In US based proceedings (but under English law bonds) by a fresh set of “hold-outs” against Argentina, piggybacking on singer/Elliott/NML’s legal wins in the US, Lord Millett had given a Declaration arguing for a narrow (traditional) interpretation, i.e. favouring the Argentinian case.
Lord Phillips, retired ex-first President of the UK’s Supreme Court made a counter-Declaration (hat tip Alphaville once again) arguing that the English Court would probably have followed the US courts’ legal construction of the clause. (Indeed, I was ashamed to see from Lord Phillips how subservient the English courts would probably be to the US courts !)
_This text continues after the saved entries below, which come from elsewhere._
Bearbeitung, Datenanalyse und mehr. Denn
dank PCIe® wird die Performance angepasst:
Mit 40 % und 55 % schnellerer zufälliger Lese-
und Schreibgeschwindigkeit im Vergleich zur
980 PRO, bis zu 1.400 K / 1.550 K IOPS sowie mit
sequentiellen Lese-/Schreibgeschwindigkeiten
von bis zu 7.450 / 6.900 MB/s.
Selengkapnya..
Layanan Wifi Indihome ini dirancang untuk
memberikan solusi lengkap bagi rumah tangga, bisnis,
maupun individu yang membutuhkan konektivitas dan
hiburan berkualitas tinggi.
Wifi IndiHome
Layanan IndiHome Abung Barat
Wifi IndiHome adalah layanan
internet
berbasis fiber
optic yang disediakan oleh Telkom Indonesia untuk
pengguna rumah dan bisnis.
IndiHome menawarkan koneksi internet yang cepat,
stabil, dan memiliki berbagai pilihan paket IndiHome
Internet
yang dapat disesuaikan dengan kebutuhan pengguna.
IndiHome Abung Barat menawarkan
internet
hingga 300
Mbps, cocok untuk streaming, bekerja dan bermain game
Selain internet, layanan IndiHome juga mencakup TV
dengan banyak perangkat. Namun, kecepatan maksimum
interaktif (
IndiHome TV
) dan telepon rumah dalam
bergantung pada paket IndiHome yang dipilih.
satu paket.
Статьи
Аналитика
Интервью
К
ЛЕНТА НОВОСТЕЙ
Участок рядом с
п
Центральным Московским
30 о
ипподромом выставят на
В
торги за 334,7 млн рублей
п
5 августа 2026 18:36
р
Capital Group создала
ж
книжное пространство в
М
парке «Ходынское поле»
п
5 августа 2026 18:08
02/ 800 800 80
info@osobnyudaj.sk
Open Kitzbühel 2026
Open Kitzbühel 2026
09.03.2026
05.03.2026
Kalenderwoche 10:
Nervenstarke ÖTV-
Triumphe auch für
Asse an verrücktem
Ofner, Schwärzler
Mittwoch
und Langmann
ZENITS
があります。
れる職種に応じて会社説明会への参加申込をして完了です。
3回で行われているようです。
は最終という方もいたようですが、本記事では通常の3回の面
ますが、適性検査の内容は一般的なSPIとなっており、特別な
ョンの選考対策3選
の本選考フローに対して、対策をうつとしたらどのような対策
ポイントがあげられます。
There is no space to dissect the legal differences, but Lord Phillips’ words emphasize the difference between the legal interpretation (right or wrong) and the order (injunction) made by the US courts:
“I consider that most of them [subscribers to the bonds] would reasonably have understood that the Clause promised them that they would receive equal treatment. Indeed I believe that this is the only sensible meaning that can be attributed to thhe Clause in the context of sovereign debt.”
Yet the after finding the legal issue in favour of NML, the US courts went in the opposite direction and ordered Argentina to make unequal treatment, by paying NML and the vultures far more than the rest of the (restructured) bond-holders.
While the rest of the bond-holders were to get (and were till the injunction getting) regular payments of interest and principal based on a very substantial haircut, Judge Griesa ordered Argentina to pay NML one hundred per cent of un-haircut principal plus outstanding interest – all in one go. And banned Argentina from paying a cent to the other bond-holders until NML had received their ton of flesh.
Thus the US court’s way of dealing with a clause that promised that payment obligations rank equally, was to impose paymnent obligations that were as unequal as one can imagine – in favour of a US billionaire’s tax-haven-based hedge fund.
As I have consistentlyargued, the greatest injustice meted out by the US courts is to be found in the terms of their injunction – terms which were wholly at their discretion – than to their actual legal interpretation of the meaning of the pari passu clause.